STORED DATA:

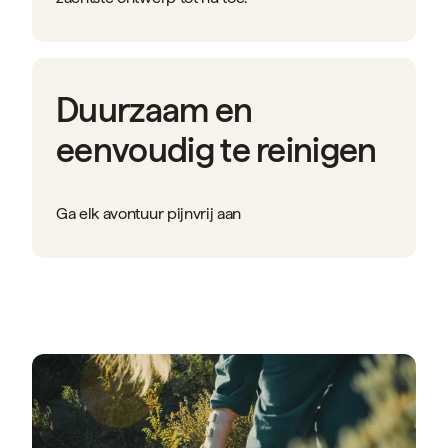
Duurzaam en
eenvoudig te reinigen
Ga elk avontuur pijnvrij aan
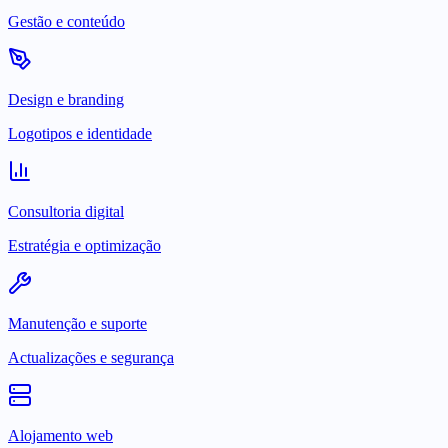
Gestão e conteúdo
Design e branding
Logotipos e identidade
Consultoria digital
Estratégia e optimização
Manutenção e suporte
Actualizações e segurança
Alojamento web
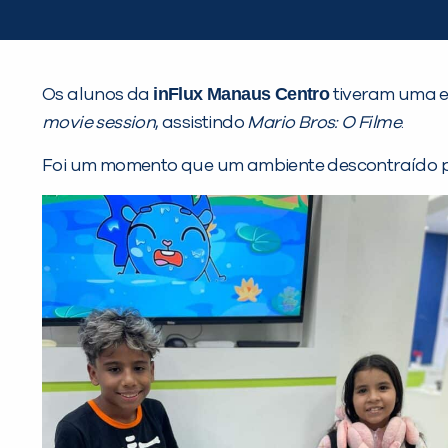
inFlux Manaus Centro
Os alunos da
tiveram uma e
movie session
, assistindo
Mario Bros: O Filme
.
Foi um momento que um ambiente descontraído par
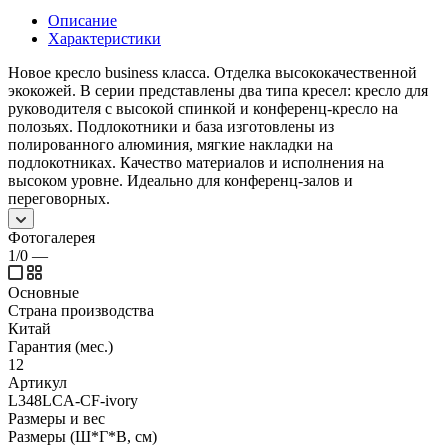
Описание
Характеристики
Новое кресло business класса. Отделка высококачественной
экокожей. В серии представлены два типа кресел: кресло для
руководителя с высокой спинкой и конференц-кресло на
полозьях. Подлокотники и база изготовлены из
полированного алюминия, мягкие накладки на
подлокотниках. Качество материалов и исполнения на
высоком уровне. Идеально для конференц-залов и
переговорных.
Фотогалерея
1/0
—
Основные
Страна производства
Китай
Гарантия (мес.)
12
Артикул
L348LCA-CF-ivory
Размеры и вес
Размеры (Ш*Г*В, см)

ACTIVITY: Lines holding the word "конференц" in the entries above are the ones to pull out. Copy them all.

WRITTEN SOLUTION:
руководителя с высокой спинкой и конференц-кресло на
высоком уровне. Идеально для конференц-залов и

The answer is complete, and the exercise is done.